IL LATINO TRASCURATO

Nel corso della mia attività professionale ho conosciuto giornalisti e professori inglesi con i quali ho intrattenuto cordiali rapporti colloquiali ed epistolari a lingue invertite, per un opportuno esercizio di costante aggiornamento delle rispettive lingue. Io parlavo o scrivevo in inglese e loro rispondevano in italiano, quasi  un divertente, utile  e costante esame.  Nell’occasione ho notato  che loro avevano un buona conoscenza del latino e della storia romana, financo dei più importanti versi  in latino dell’Eneide di Virgilio. Per contro ho notato che spesso perfino gli speaker  tv italiani  confondono il latino con l’inglese.

La conoscenza del latino in Italia è andata paurosamente scemando. Che lo si conosca sempre meno risulta evidente anche dagli strafalcioni quotidiani che per influsso di altra lingua “imperiale“ come l’inglese noi sentiamo per ogni dove: l’iter pronunciato “aiter“, iunior, quand’è scritto junior, pronunciato “giunior”.
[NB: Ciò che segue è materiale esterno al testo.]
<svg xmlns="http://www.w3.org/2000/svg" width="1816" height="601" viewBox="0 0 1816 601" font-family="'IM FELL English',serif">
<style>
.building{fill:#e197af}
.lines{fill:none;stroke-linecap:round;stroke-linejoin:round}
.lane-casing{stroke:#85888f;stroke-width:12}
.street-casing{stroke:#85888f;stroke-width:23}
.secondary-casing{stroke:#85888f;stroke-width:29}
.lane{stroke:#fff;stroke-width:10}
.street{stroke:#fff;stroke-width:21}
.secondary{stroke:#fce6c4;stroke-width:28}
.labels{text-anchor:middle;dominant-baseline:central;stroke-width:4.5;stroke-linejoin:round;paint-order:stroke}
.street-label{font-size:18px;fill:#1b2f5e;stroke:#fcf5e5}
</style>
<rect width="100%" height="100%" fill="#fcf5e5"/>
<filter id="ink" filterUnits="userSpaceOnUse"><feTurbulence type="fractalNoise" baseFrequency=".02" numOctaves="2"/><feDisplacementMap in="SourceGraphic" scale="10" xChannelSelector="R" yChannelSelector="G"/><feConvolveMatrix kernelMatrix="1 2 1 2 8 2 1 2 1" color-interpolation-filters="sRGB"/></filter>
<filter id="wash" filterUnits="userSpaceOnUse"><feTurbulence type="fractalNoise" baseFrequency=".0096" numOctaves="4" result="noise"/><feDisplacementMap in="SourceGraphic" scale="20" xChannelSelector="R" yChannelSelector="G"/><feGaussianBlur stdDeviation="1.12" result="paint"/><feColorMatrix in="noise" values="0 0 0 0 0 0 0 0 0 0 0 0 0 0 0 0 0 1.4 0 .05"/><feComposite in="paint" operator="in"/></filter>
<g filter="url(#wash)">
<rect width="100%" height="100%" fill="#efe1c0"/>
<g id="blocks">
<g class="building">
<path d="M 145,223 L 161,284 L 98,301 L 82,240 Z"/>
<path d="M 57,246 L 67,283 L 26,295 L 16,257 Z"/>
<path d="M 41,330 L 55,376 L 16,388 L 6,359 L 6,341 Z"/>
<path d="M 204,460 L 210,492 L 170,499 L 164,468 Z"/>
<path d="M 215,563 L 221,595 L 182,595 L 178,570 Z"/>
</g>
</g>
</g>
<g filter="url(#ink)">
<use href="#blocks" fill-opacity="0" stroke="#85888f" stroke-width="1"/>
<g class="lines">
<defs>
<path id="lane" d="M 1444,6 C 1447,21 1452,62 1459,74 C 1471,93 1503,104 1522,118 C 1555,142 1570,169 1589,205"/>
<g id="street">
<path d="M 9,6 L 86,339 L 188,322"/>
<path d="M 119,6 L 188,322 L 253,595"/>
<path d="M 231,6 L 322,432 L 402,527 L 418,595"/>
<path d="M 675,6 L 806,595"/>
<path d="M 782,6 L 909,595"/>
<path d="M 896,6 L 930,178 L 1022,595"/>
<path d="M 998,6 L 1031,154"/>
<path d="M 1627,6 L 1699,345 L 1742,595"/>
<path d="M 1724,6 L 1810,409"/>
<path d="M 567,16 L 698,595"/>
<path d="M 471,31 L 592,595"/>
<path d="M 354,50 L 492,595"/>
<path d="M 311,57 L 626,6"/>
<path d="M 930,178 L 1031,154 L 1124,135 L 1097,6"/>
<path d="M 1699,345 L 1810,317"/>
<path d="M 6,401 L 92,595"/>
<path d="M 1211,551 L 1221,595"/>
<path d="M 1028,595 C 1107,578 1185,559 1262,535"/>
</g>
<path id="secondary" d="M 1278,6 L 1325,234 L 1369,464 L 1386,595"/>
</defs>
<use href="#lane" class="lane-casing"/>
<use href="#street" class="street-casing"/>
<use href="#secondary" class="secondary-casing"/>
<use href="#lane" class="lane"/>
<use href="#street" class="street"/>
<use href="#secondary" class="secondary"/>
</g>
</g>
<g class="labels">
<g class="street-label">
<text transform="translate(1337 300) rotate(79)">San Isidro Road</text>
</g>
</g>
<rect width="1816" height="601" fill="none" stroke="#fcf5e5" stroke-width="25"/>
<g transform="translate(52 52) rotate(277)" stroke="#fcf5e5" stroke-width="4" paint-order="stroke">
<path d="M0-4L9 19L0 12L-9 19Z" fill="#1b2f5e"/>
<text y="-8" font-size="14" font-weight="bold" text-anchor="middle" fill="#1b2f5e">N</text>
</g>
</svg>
Capita, com’è noto, ad una sfortunata annunziatrice televisiva leggere “sain dai” un “sine die“ che trovò scritto sul foglio. Ora fa  più  “in“,  più professional, la citazione di un termine inglese. Se ne è lamentato in un articolo il linguista Gian Luigi Beccaria, membro dell’Accademia della Crusca e dell’Accademia dei Lincei, stigmatizzando l’abbandono dello studio del latino a vantaggio dell’inglese.

Rifletto con rammarico anche sulla scarsa considerazione che oggi gode in certi ambienti la lingua degli antichi romani.  Da tempo ci si chiede se sia il caso di dedicare tanti anni della nostra vita, gli anni della scuola, a studiare il latino. E non è nuovo questo lamento. Oggi l’aria dei tempi  ha ormai messo in un angolo gli studia humanitatis e lo studio del latino, ritenuto esercizio scolastico faticoso ed inutile.

Stiamo così perdendo il forte appoggio di una lingua che ci aiutava a capire gli elementi e le strutture della nostra: a penetrare nell’universo stesso delle parole tecniche delle scienze,  se è vero che nell’immenso serbatoio del lessico scientifico c’è un mastice, una forma lontana eppure ancora così presente, che lo tiene insieme, e che è per molta parte latino (oltre che greco: radici, suffissi, suffissoidi, prefissi, prefissoidi).

Senza le lingue classiche non è facile maneggiare il lessico colto: esse sono un mezzo di collegamento e di unione tra le differenti lingue tecniche, giuridiche, filosofiche, la matrice dei linguaggi scientifico-tecnologici, una sorta di collante della comunicazione universale, l’elemento di base.